H1: The means of the sample are unequal.

In [82]:
# We will compare male with class (first and second)

# import library
from scipy.stats import ttest_ind

# Select only two classes of male
ship_male = ship.loc[ship1["sex"]=="male"]
ship_male.head()
ship_male_first = ship_male.loc[ship_male['class']=='First']
ship_male_second = ship_male.loc[ship_male['class']=='Second']
ship_male_third = ship_male.loc[ship_male['class']=='Third']
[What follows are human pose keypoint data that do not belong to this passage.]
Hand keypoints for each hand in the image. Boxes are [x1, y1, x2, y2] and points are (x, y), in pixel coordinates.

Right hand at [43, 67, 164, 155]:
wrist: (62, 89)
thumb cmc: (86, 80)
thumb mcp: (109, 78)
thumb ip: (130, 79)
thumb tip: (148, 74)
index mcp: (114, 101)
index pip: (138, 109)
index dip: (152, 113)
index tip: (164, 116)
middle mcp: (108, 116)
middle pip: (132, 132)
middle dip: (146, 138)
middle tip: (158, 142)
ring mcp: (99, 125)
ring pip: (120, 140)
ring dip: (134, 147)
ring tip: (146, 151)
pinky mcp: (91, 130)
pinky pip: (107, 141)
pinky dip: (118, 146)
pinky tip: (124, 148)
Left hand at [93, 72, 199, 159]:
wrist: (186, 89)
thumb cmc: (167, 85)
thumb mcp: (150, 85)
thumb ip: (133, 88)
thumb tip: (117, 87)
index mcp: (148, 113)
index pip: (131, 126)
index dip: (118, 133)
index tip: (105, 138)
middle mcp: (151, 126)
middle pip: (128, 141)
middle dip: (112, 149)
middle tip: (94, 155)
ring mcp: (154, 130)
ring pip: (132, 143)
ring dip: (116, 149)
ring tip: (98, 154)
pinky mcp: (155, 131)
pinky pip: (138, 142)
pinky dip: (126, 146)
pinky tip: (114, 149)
### We can not apply t-test on given data because rows of class first,second,third are not equal.

so first make them equal.

In [83]:
# set rows according to our requirement

ship_ist = ship_male_first.sample(n=100)
ship_2nd = ship_male_second.sample(n=100)
ship_3rd = ship_male_third.sample(n=100)

print("The number of instances and labels in ship_male_first are",ship_ist.shape)
print("The number of instances and labels in ship_male_second are",ship_2nd.shape)
print("The number of instances and labels in ship_male_third are",ship_3rd.shape)

The number of instances and labels in ship_male_first are (100, 15)
The number of instances and labels in ship_male_second are (100, 15)
The number of instances and labels in ship_male_third are (100, 15)


In [84]:
from scipy.stats import ttest_rel

# Apply test to compare class 1 and class 3
stat, p = ttest_rel(ship_ist['age'],ship_3rd['age'])
print("stat=",stat)
print("p=",p)
if p > 0.05:
    print("Probably the same distribution")
else:
    print("Probably the different distribution")

stat= nan
p= nan
Probably the different dataset


"nan" values are because of data is not normally distributed.